Biden helped usher in dramatic progress in the fight against the coronavirus earlier this year, with an accelerated vaccine rollout in the late winter and early spring driving down cases and giving Americans a taste of post-pandemic normalcy. But that trend gave way to a strange limbo in the back half of 2021: The more infectious delta mutation made inroads in a nation of patchwork public health rules and varying levels of protection. By early fall, Biden had begun issuing vaccine requirements and encouraged localities and businesses to set their own mandates. His vaccine mandate announcement in September was generally supported by the public, the vast majority of whom have received their shots if they are eligible. But conservatives freaked out, reaching for hyperbolic comparisons and describing the move as “tyranny.”
The announcement that the rules would take effect early next year immediately triggered similar right-wing outrage, with several GOP states filing a lawsuit against the administration to stop the mandates. “People have freedoms,” South Dakota Governor Kristi Noem said in a video statement Thursday, “and they have personal responsibility over their health.”
It’s not clear what will come of the latest round in the legal fight over mandates, but as the Washington Post noted Thursday, requirements have mostly been upheld in court battles so far. They have also largely been met with compliance, though there has been some high-profile pushback, including from police unions in places like New York and Chicago.

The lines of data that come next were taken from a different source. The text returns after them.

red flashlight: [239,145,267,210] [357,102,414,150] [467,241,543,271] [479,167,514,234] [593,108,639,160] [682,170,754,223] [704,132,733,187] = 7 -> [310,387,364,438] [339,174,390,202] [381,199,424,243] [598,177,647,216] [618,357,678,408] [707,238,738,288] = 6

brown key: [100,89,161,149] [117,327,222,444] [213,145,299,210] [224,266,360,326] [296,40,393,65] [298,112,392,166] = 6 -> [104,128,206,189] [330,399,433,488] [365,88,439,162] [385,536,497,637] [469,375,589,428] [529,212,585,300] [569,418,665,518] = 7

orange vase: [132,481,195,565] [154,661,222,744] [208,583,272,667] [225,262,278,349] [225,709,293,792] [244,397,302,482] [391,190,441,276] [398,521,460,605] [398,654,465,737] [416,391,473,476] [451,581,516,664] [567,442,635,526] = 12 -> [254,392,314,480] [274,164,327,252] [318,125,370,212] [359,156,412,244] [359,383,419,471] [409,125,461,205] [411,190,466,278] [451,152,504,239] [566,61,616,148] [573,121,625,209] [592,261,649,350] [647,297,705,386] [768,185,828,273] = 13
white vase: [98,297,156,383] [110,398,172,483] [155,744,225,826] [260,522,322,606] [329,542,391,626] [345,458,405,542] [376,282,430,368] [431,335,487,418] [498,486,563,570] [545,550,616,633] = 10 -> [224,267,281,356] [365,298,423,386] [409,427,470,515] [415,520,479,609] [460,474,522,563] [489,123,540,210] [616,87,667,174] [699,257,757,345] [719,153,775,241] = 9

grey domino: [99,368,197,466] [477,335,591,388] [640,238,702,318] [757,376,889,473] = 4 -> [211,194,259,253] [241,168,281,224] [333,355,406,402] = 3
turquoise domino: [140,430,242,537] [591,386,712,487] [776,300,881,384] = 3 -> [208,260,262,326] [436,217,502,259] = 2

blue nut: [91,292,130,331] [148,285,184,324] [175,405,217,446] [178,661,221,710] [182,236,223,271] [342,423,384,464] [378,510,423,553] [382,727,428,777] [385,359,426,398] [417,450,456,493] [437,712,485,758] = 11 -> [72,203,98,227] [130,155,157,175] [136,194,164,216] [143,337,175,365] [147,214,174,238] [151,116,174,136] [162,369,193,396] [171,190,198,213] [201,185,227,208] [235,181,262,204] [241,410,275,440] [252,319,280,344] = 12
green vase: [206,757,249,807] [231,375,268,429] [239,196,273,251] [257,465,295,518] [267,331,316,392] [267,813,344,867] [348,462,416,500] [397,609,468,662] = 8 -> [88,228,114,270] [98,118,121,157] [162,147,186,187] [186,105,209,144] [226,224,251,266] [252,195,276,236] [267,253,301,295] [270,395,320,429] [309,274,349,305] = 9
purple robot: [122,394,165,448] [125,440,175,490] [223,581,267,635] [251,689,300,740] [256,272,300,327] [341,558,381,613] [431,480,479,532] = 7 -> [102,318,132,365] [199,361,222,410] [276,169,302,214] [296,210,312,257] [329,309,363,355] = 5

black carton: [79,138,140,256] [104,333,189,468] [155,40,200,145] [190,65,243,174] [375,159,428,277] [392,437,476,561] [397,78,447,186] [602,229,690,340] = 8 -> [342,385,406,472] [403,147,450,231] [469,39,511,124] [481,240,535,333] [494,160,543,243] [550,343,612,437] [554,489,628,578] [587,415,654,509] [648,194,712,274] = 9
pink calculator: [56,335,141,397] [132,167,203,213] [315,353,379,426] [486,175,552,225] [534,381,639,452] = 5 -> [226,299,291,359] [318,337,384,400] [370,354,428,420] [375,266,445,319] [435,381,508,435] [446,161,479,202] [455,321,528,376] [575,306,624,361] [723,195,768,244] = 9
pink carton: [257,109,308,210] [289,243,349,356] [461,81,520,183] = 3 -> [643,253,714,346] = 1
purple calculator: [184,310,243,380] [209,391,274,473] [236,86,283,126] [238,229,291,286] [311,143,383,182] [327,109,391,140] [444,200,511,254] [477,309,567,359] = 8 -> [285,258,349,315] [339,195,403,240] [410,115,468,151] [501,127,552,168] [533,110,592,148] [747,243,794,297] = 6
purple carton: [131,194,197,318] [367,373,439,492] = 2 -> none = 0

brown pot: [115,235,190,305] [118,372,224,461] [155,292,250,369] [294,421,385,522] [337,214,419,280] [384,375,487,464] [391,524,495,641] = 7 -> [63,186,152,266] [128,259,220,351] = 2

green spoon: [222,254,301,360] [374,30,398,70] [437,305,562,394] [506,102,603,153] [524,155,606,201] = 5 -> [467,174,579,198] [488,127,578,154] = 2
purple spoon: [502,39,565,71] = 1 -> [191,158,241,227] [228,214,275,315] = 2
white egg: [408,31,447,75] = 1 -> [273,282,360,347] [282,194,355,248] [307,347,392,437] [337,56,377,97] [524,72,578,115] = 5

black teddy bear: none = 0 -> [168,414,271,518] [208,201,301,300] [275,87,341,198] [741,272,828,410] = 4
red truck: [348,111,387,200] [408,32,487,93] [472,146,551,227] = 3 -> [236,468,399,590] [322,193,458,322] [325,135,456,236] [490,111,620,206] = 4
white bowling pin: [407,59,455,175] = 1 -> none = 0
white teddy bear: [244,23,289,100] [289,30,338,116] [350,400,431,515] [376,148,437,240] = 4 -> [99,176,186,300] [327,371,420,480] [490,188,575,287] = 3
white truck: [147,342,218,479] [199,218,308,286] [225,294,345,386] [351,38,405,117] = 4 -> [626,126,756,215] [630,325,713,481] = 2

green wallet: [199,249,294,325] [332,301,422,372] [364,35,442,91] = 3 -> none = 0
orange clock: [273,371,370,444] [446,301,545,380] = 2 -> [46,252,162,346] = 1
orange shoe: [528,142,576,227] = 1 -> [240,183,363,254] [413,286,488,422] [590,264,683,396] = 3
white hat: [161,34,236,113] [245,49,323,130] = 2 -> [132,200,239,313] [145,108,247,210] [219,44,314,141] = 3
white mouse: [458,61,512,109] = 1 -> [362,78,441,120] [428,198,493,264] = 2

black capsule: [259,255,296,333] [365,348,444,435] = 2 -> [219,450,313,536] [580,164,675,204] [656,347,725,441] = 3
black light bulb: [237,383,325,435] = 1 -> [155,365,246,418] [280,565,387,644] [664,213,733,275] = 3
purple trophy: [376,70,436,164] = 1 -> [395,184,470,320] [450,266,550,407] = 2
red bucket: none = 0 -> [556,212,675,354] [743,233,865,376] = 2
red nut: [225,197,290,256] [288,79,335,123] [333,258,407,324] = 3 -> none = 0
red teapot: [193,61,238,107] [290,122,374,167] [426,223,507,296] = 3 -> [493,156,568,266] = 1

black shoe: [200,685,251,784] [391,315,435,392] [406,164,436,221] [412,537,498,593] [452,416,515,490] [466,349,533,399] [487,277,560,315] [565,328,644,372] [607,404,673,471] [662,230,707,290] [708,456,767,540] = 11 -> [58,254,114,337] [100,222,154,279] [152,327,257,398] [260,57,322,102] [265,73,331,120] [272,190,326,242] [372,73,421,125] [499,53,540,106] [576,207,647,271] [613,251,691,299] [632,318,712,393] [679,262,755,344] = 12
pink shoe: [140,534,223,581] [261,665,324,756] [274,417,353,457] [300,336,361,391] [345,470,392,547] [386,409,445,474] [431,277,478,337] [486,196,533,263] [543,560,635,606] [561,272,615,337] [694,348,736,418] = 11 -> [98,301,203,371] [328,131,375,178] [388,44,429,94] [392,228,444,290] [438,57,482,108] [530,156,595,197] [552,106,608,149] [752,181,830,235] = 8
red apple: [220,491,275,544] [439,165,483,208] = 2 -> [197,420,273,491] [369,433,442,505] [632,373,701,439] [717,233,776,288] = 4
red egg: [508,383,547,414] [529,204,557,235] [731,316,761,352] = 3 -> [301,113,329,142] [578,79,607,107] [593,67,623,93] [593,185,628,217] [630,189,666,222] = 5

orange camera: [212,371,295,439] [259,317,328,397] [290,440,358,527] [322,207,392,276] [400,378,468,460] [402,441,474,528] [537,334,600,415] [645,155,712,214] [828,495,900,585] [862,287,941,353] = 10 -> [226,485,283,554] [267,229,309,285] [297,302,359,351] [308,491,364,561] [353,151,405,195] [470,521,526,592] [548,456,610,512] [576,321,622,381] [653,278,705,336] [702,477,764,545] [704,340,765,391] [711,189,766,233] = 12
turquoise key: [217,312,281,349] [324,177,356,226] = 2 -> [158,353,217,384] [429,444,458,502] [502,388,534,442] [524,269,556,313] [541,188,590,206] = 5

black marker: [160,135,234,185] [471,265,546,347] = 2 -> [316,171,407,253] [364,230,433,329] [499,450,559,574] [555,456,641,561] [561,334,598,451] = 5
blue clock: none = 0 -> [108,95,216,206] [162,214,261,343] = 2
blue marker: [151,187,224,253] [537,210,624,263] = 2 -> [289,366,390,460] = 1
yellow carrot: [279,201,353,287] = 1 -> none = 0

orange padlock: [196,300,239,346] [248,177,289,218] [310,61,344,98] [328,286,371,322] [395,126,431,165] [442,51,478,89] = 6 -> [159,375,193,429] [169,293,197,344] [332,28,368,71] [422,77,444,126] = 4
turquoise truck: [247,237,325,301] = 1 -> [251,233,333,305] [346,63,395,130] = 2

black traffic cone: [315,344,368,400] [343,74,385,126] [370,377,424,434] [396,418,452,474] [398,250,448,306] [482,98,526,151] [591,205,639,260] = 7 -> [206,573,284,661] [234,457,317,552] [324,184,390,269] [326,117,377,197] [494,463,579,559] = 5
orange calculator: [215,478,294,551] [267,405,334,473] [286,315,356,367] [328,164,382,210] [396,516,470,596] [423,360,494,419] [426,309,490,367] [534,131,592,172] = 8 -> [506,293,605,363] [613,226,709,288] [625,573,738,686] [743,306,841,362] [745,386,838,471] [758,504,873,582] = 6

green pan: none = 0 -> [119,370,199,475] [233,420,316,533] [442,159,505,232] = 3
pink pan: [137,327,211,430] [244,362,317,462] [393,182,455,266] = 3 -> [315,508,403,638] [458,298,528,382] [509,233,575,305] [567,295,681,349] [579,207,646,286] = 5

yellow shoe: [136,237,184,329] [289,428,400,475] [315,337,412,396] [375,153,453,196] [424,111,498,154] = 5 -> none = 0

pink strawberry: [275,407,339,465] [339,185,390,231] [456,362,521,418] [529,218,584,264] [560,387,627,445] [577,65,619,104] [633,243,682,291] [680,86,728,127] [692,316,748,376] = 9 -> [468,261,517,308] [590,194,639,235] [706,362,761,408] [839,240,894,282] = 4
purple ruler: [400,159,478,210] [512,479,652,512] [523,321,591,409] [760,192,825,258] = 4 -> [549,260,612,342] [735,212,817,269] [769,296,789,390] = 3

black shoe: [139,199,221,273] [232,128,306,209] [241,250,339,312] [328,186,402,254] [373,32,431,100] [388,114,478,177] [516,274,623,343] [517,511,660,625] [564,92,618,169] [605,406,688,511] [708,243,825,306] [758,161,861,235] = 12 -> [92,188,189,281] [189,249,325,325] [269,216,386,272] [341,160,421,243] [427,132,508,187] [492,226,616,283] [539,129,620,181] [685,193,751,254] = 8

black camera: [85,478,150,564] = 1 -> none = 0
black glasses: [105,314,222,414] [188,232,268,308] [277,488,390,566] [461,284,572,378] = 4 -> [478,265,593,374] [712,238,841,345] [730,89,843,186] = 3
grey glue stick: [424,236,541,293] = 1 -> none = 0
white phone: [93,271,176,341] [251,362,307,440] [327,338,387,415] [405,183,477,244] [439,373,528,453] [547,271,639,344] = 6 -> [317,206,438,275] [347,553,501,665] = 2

Nevertheless, the mandates appear to be working, boosting vaccination rates by more than 20 percent among targeted populations, according to the White House. In his statement Thursday, Biden cast the worker requirements not just as a common-sense public health measure, but an essential part of the country’s economic recovery. “Vaccination requirements are good for the economy,” Biden said. “They not only increase vaccination rates but they help send people back to work…They make our economy more resilient in the face of COVID and keep our businesses open.”